Western playoff matchups

Posted in: Division I
By Kyle Wittenbraker (guest contributor)
Apr 29, 2009 - 6:18:28 AM

DI_HARC.jpg
HARC's Matt Echezabal (Jeffrey Burns photo)
This weekend sees the culmination of the Western regular season as teams duke it out for the right to move on to the national playoffs.

Eight teams will start the weekend but only four will advance.

The Kansas City Blues (West-North #4) travel to Shreveport (West-Texas #1), the Denver Highlanders (West- North #3) gol to Texas to take on HARC (West-Texas #2), the Austin Blacks (West-Texas #3) are on the road at Glendale (West-North #2), while the Austin Huns (West-Texas #4) will be in Aspen (West- North #1).

The Northern sub-region of the West Rugby Union is comprised of the Eastern Rockies Union, Great Plains, and Heart of America. It is helpful to think of it as the teams from Colorado plus the KC Blues.

It is interesting to note that Aspen and KC are both former Super League clubs. The Denver area supports three clubs - Denver Barbarians in the Super League, and the Denver Highlanders and Glendale Raptors in Division I.

The Texas sub-region of the West is the Texas Rugby Union.
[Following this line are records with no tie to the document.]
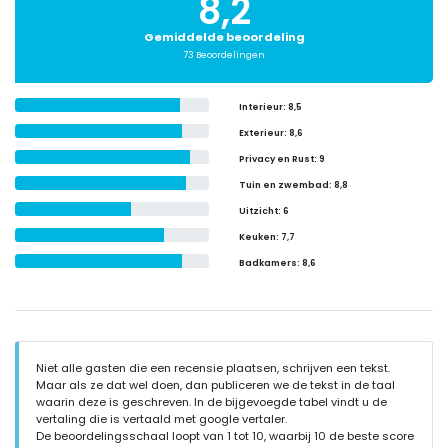
8,2
Gemiddelde beoordeling
73 Beoordelingen
Interieur
: 8,5
Exterieur
: 8,6
Privacy en Rust
: 9
Tuin en zwembad
: 8,8
Uitzicht
: 6
Keuken
: 7,7
Badkamers
: 8,6
Niet alle gasten die een recensie plaatsen, schrijven een tekst.
Maar als ze dat wel doen, dan publiceren we de tekst in de taal
waarin deze is geschreven. In de bijgevoegde tabel vindt u de
vertaling die is vertaald met google vertaler.
De beoordelingsschaal loopt van 1 tot 10, waarbij 10 de beste score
For rugby purposes, Shreveport is part of Texas and in point of fact draws some of its players from East Texas which does not have a men's side.

The Dallas Harlequins participate in the TRU Division I season but are ineligible for the playoffs because their Super League players take part. The Quins beat the Huns (57-15, 45-12), they also beat Austin Blacks soundly on both their meetings (60-14, 54-0).

The Quins ran up impressive scores against HARC (62-28, 52-24), although Shreveport beat the Quins in Dallas (20-7) at the start of the spring, but the Quins returned the favor in Shreveport (30-19). The one Shreveport game aside, it appears the Quins are not sternly tested in this league and this may explain their Super League results. It will take an otherworldly intelligence to explain how they beat NYAC.

The bulk of the relevant league play in the North took place in October and in April. The Blues beat Glendale in their only meeting of the year 17-15. Shortly thereafter, the Highlanders beat the Blues six tries to four and Aspen beat Glendale 24-21.

To further confuse the relationship between seedings and head to head results, Glendale beat the Highlanders narrowly 8-7. The scores from April are a better indicator of current form. The Highlanders beat Glendale 16-12, while Aspen beat the Highlanders twice 31-15 and on April 19th 56-5. The day before, Glendale beat Aspen 22-10.

These scorelines seem to suggest there is not much between the seeds. The Blacks are typically the strongest team in Texas (behind the Quins). They beat Shreveport 34-27 in Austin, then Shreveport returned the favor at home to the tune of 30-24.

HARC surprised Austin 36-17 at home before Christmas, then beat them again 19-10 on April 19th. This was the first time HARC has swept Austin (HARC was created as a merger of the Houston Old Boys and Houston Rugby Club in 1998).

HARC lost narrowly to Shreveport at the end of the fall (16-19) before winning an even closer one (13-12) at home in the spring. It should be noted that Shreveport's Kevin Wiggins knocked on a pair of scoring opportunities.

Austin Blacks beat the Huns narrowly (22-20) in their first meeting before beating them 34-20 later in the season. Shreveport beat the Huns 22-8 at home and 45-19 in their visit to Austin at the end of the season and HARC beat the Huns (28-12, 22-15).

How do the two sub-regions compare head to head? Last year at the Western playoffs, Austin lost to Glendale in a seeding match. In addition, this year Glendale traveled to Austin in mid-March and beat the Blacks 59-11.

The Austin Huns did not make it to Westerns last year. In 2008, HARC beat Boulder the first day before losing to Aspen on day two. Boulder is out of the playoff picture this year. Shreveport went to the Westerns but was competing as a DII club.

The numbers (and their previous matchup this year) suggest that the Blacks should fall to Glendale.

Aspen should have no problems with the Austin Huns, on paper at least, but the results of the remaining two matches are anyone's guess.

However, due to the North being the stronger sub-region, one might pick Kansas City as slight favorites over Shreveport and the Highlanders over HARC.